こうした市場におけるマクロトレンドと政策がぶつかった結果、どのような環境変化が生じるのかが気になる点です。ポジティブな面として、今までの環境下では資金が巡らなかったようなスタートアップに対する資金流入が進む一方で、副作用的にはお金に絡む不祥事が増えるだろうと思います。

2023年に注目する・盛り上がると考える領域、テーマ、テクノロジー、プロダクトなどを教えてください。

・Climate Tech
Web3がオンライン上で完結した領域として独自進化を遂げる一方で、対極的にオフラインでのより差し迫った課題解決を試みるスタートアップがこの先増えてくるのではないでしょうか。その最たるものがClimate Techです。スタートアップに対する注目が増し、人材流入が進むことも、こうしたシリアスな領域の盛り上がりの後押しになるはずです。

・未上場セカンダリーマーケット
満期を迎えるファンドが増える中、株価低迷が持続する環境下、既存ファンド投資先の受け皿がより求められるようになるでしょう。
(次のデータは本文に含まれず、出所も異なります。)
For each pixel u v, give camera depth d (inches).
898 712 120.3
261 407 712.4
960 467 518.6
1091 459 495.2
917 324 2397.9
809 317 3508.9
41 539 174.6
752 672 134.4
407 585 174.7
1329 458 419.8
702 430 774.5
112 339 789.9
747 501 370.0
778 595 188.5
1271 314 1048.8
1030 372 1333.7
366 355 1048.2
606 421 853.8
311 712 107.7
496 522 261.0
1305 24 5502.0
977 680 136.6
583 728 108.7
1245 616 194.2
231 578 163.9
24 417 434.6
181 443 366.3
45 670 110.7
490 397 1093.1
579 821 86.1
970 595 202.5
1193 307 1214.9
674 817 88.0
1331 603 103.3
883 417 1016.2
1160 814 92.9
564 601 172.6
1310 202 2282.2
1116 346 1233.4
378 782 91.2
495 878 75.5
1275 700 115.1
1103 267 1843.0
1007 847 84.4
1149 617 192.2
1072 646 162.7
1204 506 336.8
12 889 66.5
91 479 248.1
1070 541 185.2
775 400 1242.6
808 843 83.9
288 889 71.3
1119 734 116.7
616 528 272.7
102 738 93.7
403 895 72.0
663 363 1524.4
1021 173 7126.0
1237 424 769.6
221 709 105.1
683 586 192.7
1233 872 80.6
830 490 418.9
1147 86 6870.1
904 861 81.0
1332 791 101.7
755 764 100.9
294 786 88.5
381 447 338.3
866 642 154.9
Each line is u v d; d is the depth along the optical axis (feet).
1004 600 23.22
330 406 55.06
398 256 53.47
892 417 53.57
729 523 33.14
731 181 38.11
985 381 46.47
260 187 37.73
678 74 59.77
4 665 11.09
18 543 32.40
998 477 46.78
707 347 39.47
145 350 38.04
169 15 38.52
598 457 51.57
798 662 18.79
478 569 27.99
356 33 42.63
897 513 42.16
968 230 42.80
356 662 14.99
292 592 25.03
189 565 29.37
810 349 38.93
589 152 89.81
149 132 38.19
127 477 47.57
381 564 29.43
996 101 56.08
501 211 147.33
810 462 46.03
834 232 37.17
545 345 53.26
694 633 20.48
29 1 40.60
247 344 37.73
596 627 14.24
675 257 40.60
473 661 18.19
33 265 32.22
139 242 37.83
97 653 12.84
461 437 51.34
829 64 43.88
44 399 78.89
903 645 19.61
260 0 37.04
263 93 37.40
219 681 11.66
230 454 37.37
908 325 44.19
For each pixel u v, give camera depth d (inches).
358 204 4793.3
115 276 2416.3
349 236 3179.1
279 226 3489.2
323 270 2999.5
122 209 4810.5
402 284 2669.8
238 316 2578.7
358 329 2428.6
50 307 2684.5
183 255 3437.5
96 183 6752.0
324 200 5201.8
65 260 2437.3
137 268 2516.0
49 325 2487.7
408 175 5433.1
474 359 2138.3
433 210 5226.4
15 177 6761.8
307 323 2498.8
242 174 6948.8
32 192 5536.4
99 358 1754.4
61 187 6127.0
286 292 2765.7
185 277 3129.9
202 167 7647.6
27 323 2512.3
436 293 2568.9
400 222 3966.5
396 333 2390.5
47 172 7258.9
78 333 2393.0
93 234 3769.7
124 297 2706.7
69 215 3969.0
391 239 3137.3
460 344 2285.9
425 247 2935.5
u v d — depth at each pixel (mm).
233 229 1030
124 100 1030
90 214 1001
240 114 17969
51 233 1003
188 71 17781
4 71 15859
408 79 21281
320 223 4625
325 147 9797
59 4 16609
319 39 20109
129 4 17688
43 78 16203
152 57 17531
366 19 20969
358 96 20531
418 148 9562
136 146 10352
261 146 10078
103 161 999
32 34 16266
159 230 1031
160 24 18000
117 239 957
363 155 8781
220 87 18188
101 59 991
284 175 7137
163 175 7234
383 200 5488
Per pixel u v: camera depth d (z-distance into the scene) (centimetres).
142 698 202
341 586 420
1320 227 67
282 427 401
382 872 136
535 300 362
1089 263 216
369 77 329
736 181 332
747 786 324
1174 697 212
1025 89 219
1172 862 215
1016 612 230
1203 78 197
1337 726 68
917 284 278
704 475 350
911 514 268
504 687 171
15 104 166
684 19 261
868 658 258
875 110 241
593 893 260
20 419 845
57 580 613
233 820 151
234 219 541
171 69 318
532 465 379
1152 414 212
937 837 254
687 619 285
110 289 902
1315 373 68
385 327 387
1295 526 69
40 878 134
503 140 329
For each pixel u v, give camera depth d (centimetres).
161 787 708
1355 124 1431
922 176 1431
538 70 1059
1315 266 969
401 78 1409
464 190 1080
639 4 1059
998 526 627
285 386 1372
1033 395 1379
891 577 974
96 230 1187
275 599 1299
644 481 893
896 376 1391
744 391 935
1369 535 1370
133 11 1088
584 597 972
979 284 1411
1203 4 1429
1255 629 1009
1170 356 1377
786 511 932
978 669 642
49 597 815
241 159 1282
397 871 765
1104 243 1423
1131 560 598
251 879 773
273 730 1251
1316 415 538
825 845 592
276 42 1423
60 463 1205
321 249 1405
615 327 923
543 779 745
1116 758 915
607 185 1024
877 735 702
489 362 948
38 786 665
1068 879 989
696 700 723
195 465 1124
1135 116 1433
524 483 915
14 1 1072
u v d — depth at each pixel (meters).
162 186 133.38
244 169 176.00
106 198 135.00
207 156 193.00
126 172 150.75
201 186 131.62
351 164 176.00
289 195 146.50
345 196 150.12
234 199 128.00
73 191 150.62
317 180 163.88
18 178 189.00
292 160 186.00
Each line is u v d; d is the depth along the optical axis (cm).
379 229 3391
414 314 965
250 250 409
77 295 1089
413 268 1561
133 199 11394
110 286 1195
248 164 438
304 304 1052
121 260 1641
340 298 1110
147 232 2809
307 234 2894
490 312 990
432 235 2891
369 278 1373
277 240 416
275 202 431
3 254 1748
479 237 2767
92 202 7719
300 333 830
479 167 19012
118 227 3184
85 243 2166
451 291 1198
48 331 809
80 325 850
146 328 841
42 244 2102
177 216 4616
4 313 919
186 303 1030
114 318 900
2023年に注目すべきスタートアップについて教えてください。投資先の場合は、その点を明示してください。

世界を舞台に活躍する日本人起業家のスタートアップが2023年どのように成長するのか、注目しています。
 
・ポケトーク
AI通訳機「POCKETALK」を展開する会社。長かったコロナ禍もようやく収束に向かいつつありますが、世界中で人々の行き来が活発化することにより、ますます利用シーンが拡大するものと思っています。当初は上場企業であるソースネクストの製品として展開されていましたが、同社の創業者である松田社長がスピンアウトして事業に邁進してらっしゃるという点で、スピンアウトから生まれたスタートアップ、シリアルアントレプレナーといった側面でも注目しています。
 
・Oishii Farm
世界最大のいちごの植物工場を展開するスタートアップ。日本発の施設園芸の技術を活かしながら、アメリカを舞台に事業を展開しているという点で、今後の技術系スタートアップの好事例になり得るのではないでしょうか。
 
・Robust Intelligence
AI特有の脆弱性にまつわる課題を解決するスタートアップ。設立からまだ3年半ですが、既にPayPalやExpedia、アメリカ国防総省などの名だたる企業、公的機関をクライアントに持ち、Sequoia CapitalやTiger Globalからも資金を調達しています。ハーバード大学在学中に同社を創業した大柴行人さんは、日本で生まれ育ち、大学からアメリカに留学した人物であり、世界を舞台に活躍する若者のロールモデルになり得るのではないかと期待しています。